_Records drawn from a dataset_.
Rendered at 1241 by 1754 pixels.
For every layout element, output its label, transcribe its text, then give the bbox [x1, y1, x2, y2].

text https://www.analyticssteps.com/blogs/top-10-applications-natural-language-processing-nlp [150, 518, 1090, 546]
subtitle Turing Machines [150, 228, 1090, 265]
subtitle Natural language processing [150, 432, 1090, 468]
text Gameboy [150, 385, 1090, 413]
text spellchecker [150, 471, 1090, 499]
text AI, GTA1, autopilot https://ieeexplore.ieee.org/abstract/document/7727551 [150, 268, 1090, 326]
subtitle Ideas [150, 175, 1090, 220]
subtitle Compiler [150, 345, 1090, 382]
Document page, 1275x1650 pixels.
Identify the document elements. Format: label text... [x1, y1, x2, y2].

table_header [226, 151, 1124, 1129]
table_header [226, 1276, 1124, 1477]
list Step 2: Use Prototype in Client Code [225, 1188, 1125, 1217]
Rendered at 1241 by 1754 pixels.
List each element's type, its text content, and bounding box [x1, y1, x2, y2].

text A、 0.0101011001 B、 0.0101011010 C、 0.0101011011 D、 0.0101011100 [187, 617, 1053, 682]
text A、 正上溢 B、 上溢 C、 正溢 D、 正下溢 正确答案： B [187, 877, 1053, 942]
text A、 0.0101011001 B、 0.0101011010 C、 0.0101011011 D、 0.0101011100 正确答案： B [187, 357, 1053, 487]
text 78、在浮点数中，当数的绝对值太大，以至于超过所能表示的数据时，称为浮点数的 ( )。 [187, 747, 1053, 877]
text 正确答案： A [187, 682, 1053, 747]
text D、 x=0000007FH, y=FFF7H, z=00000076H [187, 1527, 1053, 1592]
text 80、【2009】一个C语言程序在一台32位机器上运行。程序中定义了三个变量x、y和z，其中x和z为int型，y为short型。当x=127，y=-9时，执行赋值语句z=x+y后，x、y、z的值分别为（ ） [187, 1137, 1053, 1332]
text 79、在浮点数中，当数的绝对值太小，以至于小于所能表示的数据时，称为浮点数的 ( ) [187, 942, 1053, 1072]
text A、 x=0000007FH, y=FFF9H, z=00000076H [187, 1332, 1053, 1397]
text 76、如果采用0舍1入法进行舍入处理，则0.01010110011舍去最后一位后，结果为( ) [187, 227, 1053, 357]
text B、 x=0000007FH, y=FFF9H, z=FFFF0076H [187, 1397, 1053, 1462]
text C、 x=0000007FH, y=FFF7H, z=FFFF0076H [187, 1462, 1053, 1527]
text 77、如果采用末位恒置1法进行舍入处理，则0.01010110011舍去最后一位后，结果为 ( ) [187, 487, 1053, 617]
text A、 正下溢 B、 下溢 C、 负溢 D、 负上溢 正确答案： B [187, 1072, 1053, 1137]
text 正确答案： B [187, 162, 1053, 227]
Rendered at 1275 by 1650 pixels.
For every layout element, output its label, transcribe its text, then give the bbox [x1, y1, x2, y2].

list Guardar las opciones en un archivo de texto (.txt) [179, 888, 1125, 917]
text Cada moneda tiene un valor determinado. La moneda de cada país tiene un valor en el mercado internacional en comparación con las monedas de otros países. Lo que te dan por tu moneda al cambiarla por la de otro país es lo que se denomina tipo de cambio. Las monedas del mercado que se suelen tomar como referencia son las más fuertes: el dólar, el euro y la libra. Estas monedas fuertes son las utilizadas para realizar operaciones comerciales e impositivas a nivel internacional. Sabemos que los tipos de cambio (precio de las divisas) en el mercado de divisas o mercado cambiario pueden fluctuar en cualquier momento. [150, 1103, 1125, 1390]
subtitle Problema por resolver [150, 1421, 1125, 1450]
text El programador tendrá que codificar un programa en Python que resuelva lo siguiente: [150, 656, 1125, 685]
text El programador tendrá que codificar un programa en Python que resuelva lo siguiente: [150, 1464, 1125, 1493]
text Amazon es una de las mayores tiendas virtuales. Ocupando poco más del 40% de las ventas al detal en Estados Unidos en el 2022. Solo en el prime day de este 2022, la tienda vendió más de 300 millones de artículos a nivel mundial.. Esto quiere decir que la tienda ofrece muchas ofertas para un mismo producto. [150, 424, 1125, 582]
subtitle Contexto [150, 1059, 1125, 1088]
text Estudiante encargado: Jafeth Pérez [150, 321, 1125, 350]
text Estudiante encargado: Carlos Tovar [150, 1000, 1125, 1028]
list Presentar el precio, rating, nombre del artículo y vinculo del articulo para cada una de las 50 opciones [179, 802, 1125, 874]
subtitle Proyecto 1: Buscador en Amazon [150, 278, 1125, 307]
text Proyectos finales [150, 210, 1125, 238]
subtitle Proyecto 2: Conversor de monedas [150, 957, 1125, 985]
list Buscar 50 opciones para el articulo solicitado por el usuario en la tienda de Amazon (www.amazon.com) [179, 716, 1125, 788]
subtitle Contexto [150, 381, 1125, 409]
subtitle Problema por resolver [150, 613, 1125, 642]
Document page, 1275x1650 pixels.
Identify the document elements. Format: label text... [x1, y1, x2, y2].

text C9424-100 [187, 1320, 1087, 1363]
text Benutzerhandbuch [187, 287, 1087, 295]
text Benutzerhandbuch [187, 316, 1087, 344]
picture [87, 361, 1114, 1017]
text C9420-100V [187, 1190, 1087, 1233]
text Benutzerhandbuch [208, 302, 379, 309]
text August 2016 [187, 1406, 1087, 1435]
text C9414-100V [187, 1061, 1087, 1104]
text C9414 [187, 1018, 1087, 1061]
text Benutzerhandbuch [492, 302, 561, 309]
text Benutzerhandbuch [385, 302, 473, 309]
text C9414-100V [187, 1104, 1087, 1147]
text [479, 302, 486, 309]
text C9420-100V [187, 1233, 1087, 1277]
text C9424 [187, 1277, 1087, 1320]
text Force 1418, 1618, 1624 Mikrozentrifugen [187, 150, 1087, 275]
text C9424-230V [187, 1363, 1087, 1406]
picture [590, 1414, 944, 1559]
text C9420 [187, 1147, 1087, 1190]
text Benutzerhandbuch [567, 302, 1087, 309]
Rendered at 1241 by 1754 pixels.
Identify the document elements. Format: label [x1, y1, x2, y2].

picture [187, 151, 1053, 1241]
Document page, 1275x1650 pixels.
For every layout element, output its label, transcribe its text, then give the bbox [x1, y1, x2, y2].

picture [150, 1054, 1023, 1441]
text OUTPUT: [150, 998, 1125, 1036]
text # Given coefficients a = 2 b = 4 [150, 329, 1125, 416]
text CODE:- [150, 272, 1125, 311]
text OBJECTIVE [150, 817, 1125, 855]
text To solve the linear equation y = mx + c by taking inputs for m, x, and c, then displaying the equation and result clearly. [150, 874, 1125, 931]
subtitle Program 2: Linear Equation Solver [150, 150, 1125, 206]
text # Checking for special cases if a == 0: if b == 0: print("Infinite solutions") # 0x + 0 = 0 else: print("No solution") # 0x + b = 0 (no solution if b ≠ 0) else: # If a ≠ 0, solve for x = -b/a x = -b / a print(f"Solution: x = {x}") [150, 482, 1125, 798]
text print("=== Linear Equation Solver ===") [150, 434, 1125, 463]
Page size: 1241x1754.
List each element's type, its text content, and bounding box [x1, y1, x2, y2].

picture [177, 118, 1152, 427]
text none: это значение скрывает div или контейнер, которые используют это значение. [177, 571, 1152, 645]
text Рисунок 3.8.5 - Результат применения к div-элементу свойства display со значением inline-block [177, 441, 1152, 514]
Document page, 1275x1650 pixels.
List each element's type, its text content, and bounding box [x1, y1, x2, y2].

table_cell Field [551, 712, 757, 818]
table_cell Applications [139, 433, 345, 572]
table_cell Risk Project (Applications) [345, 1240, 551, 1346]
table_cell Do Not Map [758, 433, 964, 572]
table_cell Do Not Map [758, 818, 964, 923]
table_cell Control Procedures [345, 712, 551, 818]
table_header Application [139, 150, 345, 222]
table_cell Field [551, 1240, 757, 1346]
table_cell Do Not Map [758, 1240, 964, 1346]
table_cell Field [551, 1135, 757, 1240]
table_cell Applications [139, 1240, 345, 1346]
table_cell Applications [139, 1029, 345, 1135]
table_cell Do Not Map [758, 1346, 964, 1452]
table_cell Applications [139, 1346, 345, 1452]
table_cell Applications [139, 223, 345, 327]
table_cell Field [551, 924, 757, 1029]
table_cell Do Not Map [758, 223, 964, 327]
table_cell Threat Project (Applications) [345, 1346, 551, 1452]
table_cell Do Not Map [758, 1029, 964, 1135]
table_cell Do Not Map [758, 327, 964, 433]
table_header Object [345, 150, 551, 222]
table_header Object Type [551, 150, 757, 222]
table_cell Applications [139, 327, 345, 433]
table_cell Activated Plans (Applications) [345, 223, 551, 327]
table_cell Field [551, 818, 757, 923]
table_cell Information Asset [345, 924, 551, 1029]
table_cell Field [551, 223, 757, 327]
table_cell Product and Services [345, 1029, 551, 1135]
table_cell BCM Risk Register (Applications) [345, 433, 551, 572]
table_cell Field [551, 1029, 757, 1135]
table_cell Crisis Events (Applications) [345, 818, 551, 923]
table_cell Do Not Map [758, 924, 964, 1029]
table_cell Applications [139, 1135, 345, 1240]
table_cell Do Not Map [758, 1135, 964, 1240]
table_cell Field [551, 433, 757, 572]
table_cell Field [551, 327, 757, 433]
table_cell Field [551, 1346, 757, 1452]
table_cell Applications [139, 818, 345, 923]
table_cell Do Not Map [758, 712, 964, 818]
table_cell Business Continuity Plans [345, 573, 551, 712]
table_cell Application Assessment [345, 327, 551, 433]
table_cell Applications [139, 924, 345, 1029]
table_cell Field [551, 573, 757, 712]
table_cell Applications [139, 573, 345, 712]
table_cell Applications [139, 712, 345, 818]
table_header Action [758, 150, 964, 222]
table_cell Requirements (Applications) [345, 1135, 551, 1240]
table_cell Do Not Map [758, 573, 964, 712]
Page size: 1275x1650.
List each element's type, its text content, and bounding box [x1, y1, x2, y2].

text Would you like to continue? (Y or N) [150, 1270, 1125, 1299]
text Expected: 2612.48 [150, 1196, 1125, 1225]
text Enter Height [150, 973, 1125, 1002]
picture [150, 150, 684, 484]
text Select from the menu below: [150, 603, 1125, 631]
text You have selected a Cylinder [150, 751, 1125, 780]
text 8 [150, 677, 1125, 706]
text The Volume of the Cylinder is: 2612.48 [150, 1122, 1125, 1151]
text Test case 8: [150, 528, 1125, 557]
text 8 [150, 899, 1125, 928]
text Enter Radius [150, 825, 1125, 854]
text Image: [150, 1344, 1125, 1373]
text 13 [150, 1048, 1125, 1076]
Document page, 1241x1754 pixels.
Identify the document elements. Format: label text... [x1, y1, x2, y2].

_ABOUT THIS EXERCISE_. Go through the records, tally the lines holding the word "size", and give only the tally.

_EXPECTED ANSWER_. 2